After the superpower struggle ended, US defense spending plummeted as a share of gross domestic product, from around 6% in the mid-1980s to around 3% in the late 1990s. Even today, defense spending is less than 4% of GDP, compared with an average of 7.5% during the Cold War.
This trend required consolidation within the defense industry, with the number of prime contractors declining from 51 to 5 today, and the number of subcontractors — companies that contribute somewhere in the supply chain — shrinking significantly, too. The post-Cold War industrial base developed higher levels of efficiency, as a matter of survival, but boasted less resiliency and capacity to surge production in a crisis.
Meanwhile, as US capabilities have become more complex, the process for acquiring them has become more cumbersome. Today, the Pentagon thrives at procuring, over years or even decades, small numbers of exquisite capabilities — but not at quickly incorporating new technologies or replacing weapons and the platforms that deliver them.
This approach seemed rational enough for most of the post-Cold War era. America’s wars were either against overmatched opponents, such as Serbia, or were long but low-intensity conflicts — in Iraq and Afghanistan, for instance — that didn’t consume huge numbers of top-quality munitions or inflict heavy attrition on US tanks, ships and planes.
Even then, there were warning signs: The US ran dangerously short of precision-guided munitions during its campaign against the Islamic State. Now the lights are flashing red.

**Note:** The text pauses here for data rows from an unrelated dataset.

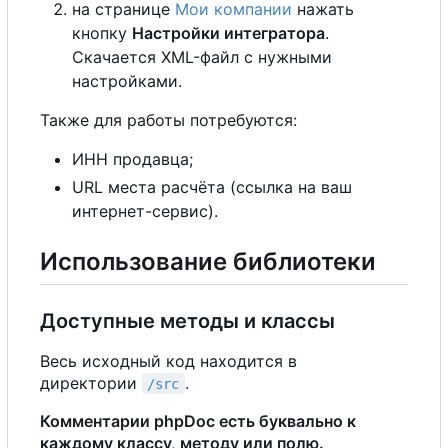
на странице
Мои компании
нажать
кнопку
Настройки интегратора
.
Скачается XML-файл с нужными
настройками.
Также для работы потребуются:
ИНН продавца;
URL места расчёта (ссылка на ваш
интернет-сервис).
Использование библиотеки
Доступные методы и классы
Весь исходный код находится в
директории
.
/src
Комментарии phpDoc есть буквально к
каждому классу, методу или полю.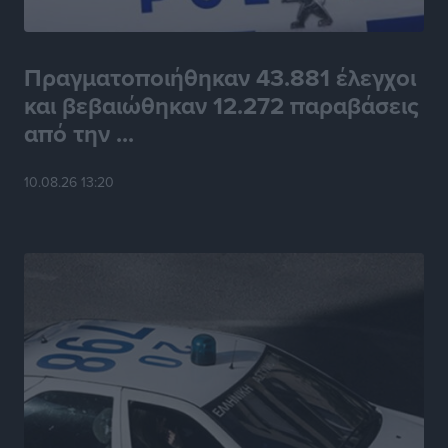
Πραγματοποιήθηκαν 43.881 έλεγχοι
και βεβαιώθηκαν 12.272 παραβάσεις
από την ...
10.08.26 13:20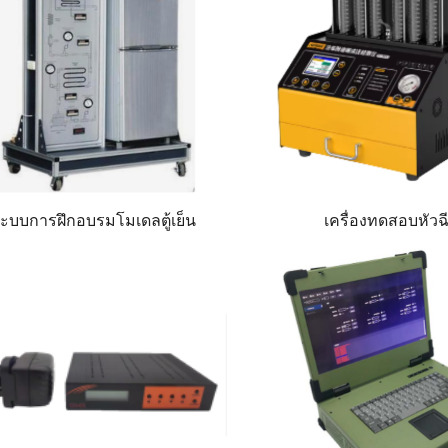
ะบบการฝึกอบรมโมเดลตู้เย็น
เครื่องทดสอบหัวฉ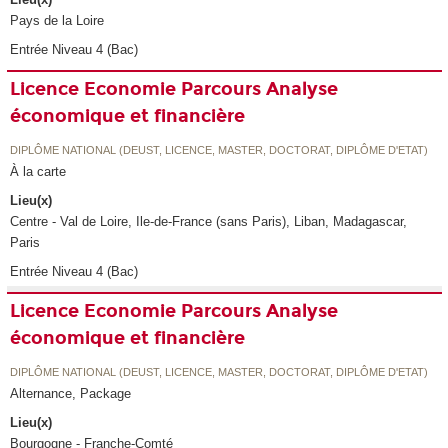
Pays de la Loire
Entrée Niveau 4 (Bac)
Licence Economie Parcours Analyse
économique et financière
DIPLÔME NATIONAL (DEUST, LICENCE, MASTER, DOCTORAT, DIPLÔME D'ETAT)
À la carte
Lieu(x)
Centre - Val de Loire, Ile-de-France (sans Paris), Liban, Madagascar,
Paris
Entrée Niveau 4 (Bac)
Licence Economie Parcours Analyse
économique et financière
DIPLÔME NATIONAL (DEUST, LICENCE, MASTER, DOCTORAT, DIPLÔME D'ETAT)
Alternance, Package
Lieu(x)
Bourgogne - Franche-Comté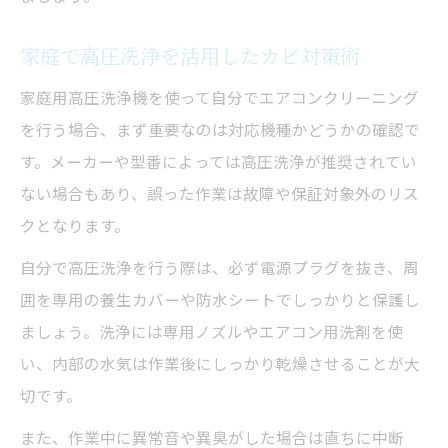
家庭で高圧洗浄を活用したカビ対策術
家庭用高圧洗浄機を使って自分でエアコンクリーニング
を行う場合、まず重要なのは対応機種かどうかの確認で
す。メーカーや型番によっては高圧洗浄が推奨されてい
ない場合もあり、誤った作業は故障や保証対象外のリス
クとなります。
自分で高圧洗浄を行う際は、必ず電源プラグを抜き、周
囲を専用の養生カバーや防水シートでしっかりと保護し
ましょう。洗浄には専用ノズルやエアコン用洗剤を使
い、内部の水気は作業後にしっかり乾燥させることが大
切です。
また、作業中に異常音や異臭がした場合は直ちに中断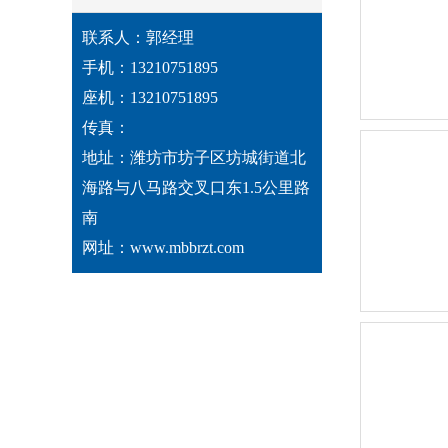
联系人：郭经理
手机：13210751895
座机：13210751895
传真：
地址：潍坊市坊子区坊城街道北
海路与八马路交叉口东1.5公里路
南
网址：www.mbbrzt.com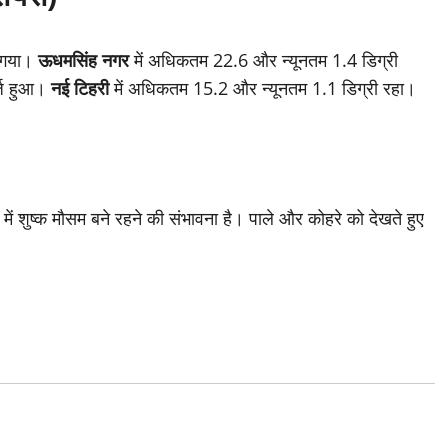
ा गया।
ऊधमसिंह नगर
में अधिकतम 22.6 और न्यूनतम 1.4 डिग्री
र्ज हुआ।
नई टिहरी
में अधिकतम 15.2 और न्यूनतम 1.1 डिग्री रहा।
श में शुष्क मौसम बने रहने की संभावना है। पाले और कोहरे को देखते हुए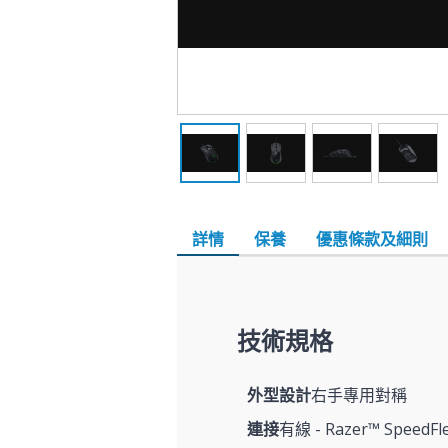
詳情
保養
優惠條款及細則
技術規格
外型設計
右手專用對稱
連接
有線 - Razer™ SpeedF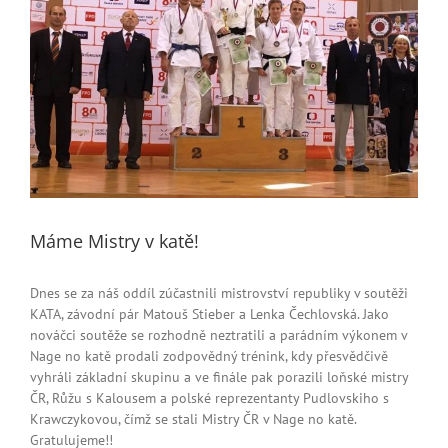
Máme Mistry v katě!
Dnes se za náš oddíl zúčastnili mistrovství republiky v soutěži
KATA, závodní pár Matouš Stieber a Lenka Čechlovská. Jako
nováčci soutěže se rozhodně neztratili a parádním výkonem v
Nage no katě prodali zodpovědný trénink, kdy přesvědčivě
vyhráli základní skupinu a ve finále pak porazili loňské mistry
ČR, Růžu s Kalousem a polské reprezentanty Pudlovskiho s
Krawczykovou, čímž se stali Mistry ČR v Nage no katě.
Gratulujeme!!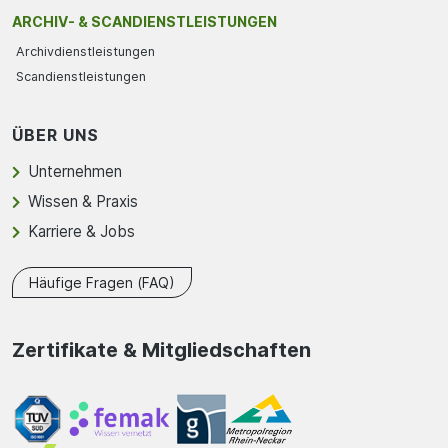
ARCHIV- & SCANDIENSTLEISTUNGEN
Archivdienstleistungen
Scandienstleistungen
ÜBER UNS
Unternehmen
Wissen & Praxis
Karriere & Jobs
Häufige Fragen (FAQ)
Zertifikate & Mitgliedschaften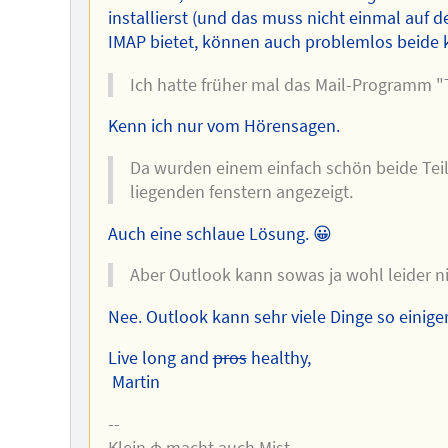
installierst (und das muss nicht einmal auf
IMAP bietet, können auch problemlos beide k
Ich hatte früher mal das Mail-Programm "T
Kenn ich nur vom Hörensagen.
Da wurden einem einfach schön beide Teil
liegenden fenstern angezeigt.
Auch eine schlaue Lösung. 😀
Aber Outlook kann sowas ja wohl leider ni
Nee. Outlook kann sehr viele Dinge so einige
Live long and
pros
healthy,
Martin
--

American assistance to Ukraine has saved that country. It has also demonstrated how hard the US finds it to replace depleted capabilities because of long-accumulating shortfalls such as a lack of trained manpower and logjams created by reliance on single providers for rocket engines or components of artillery shells.
Case in point: The single US factory that makes black powder, a crucial ingredient in military-grade explosives, itself exploded in June 2021 and has remained closed ever since.
Now imagine the debilities the US might face in a war against China. The Pentagon would quickly burn through stockpiles of torpedoes, missiles and precision-guided bombs. If recent war games are any indication, America might lose hundreds of aircraft and large numbers of ships early in the conflict.
If China didn’t simply give up after the opening blitz, it might well have the advantage in the race to rearm for the next round of fighting. If America can’t win that race, it might not win the war — or, preferably, deter China from ever starting it.
A problem that develops over many years isn’t fixed immediately. The Pentagon needs more money, allocated over longer periods, to make it a more predictable purchaser of weapons — and to persuade defense firms to build larger workforces and new production lines. The US will have to invest in relatively cheap add-ons that can turn dumber bombs into smarter ones and in new capability development and acquisition processes that accept higher risk of failure in exchange for greater speed and flexibility.
The US may also need to pursue deeper integration with the defense industrial bases among friendly democracies so they can collectively produce what they need in a conflict. Most of all, the US must make an intellectual shift similar to what is happening in other key supply chains — deemphasizing pure efficiency for greater resiliency — and transition, quickly, from peacetime complacency to wartime urgency.
Otherwise, the penalty for weakness in the defense industrial base won’t be a temporary slowdown in the air campaign against some terrorist group. It could be losing a great-power war against the country that is challenging American influence in the Western Pacific and around the globe.